Page extract
What, Specifically, does this script do?

A lot. 99% of it comes directly from the RHEL7/CentOS 7 Installation guide itself, with little things I had to add in order for the instructions to actually work. Rather than list everything out, let me link you to the Install guide for CentOS/RHEL 7: https://misp.github.io/MISP/INSTALL.rhel7/ . Just about the only thing this script does NOT do that the installation guide covers is the section MISP Dashboard on CentOS

Instructions for use:

  1. Download this repo via git, or download the .zip file that github will provide you. The repo comes with a file automisp.conf, that you'll want to review and/or modify however you see fit. The various configuration options are well-documented and commented, and the defaults are pretty sensible. If you're okay with your MISP instance hostname being 'misp.local' and the 32-character alphanumeric passwords generated by default, you can skip to step 2.
    • RHEL7 users: Before you begin, there are a couple of prereqs you need to have in place. first and foremost, verify your RHEL system has an active support subscription. you'll need to register your system via subscription-manager register --auto-attach to ensure your system has access to the correct RPM repos.
    • Also for RHEL7 users: You need to have or request access to the Redhat Sofware Collection (RHSCL) repository before you can successfully run this script. If you have no idea what I'm talking about, you need to ensure that your redhat support subscription either includes access to RHSCL, or make a request to gain access to the RHSCL repos. Check out this link for more info: https://access.redhat.com/solutions/472793 . Once you have that access sorted, AutoMISP can handle subscribing your system to the rhscl repo as a part of AutoMISP
    • Yet another note for RHEL7 users: do you just want to play around on RHEL7? But don't have money? check out the redhat developer portal, and create an account there https://developers.redhat.com/ . This subscription is NOT inteded for enterprise use, but DOES include access to the RHSCL repo. Please don't abuse developer licenses.
  2. Once you have reviewed the automisp.conf file, and are satisfied with your configuration settings, simply start the autoMISP-RHEL-CentOS.sh shell script. Be aware that due to the number of configuration changes we will be making, that you will need to run the script as the root user or via the sudo command.
    • you should be able to run the script via bash autoMISP-RHEL-CentOS.sh if you are the root user, or via sudo bash autoMISP-RHEL-CentOS.sh as a non-root user (provided you have sudo privileges)
    • If you choose to operate with the default settings, your MISP server will have its hostname changed to misp.local. you can change this by editing the FQDN variable
    • The script will create a system user account, that is named misp by default, and defined by the MISP_USER variable. Its password is a randomly generated 32-character alphanumeric password that is generated when the script is executed. The password for the user account is saved to the file /root/misp_creds and is only accessible by the root user (chmod 600 permissions)
    • The script also sets the password for the root mysql user, as well as an misp database user that is used to administer the misp database, that the MISP web application relies heavily on. Just like with the misp system user, the passwords are both randomly generated 32-character alphanumeric strings that are saved to the file /root/misp_creds
    • This is merely personal suggestion, but I highly recommend copying all of the credentials out of the /root/misp_creds file, and saving them to something like a password manager for safe keeping.

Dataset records
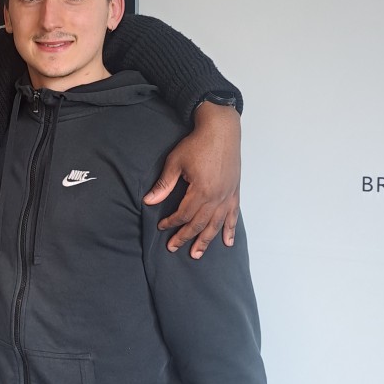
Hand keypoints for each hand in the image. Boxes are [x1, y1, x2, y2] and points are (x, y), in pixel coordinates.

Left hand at [143, 103, 240, 257]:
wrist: (221, 130)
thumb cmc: (197, 144)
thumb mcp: (175, 162)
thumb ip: (163, 185)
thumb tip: (149, 202)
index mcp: (201, 191)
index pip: (184, 214)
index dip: (172, 222)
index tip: (162, 227)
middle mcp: (217, 197)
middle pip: (199, 224)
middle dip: (185, 237)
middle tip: (174, 248)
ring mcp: (228, 195)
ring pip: (216, 224)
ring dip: (206, 240)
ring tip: (197, 253)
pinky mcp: (234, 191)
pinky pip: (233, 215)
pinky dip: (229, 229)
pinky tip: (227, 241)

Problems to solve
1. Answer these about the AutoMISP instructions:
(a) Which section of the installation guide does the script not handle?
(b) What hostname does the MISP server get under the default settings?
(c) To which file are the generated passwords saved?
2. Please reproduce the part of the AutoMISP instructions starting at "2. Once you" and ending at "the sudo command.".
3. Summarize the AutoMISP instructions in three sentences.
The items play no part in this work.

Expected results
1.
(a) MISP Dashboard on CentOS
(b) misp.local
(c) /root/misp_creds

2.
2. Once you have reviewed the automisp.conf file, and are satisfied with your configuration settings, simply start the autoMISP-RHEL-CentOS.sh shell script. Be aware that due to the number of configuration changes we will be making, that you will need to run the script as the root user or via the sudo command.

3. The AutoMISP script carries out nearly all of the RHEL7/CentOS 7 MISP installation guide, leaving out only the MISP Dashboard on CentOS section. Users review the automisp.conf file and then run autoMISP-RHEL-CentOS.sh as root or with sudo, and RHEL7 users must first have an active subscription with access to the RHSCL repository. By default the script changes the hostname to misp.local and sets random 32-character passwords for a misp system user, the root mysql user and a misp database user, saving them to /root/misp_creds.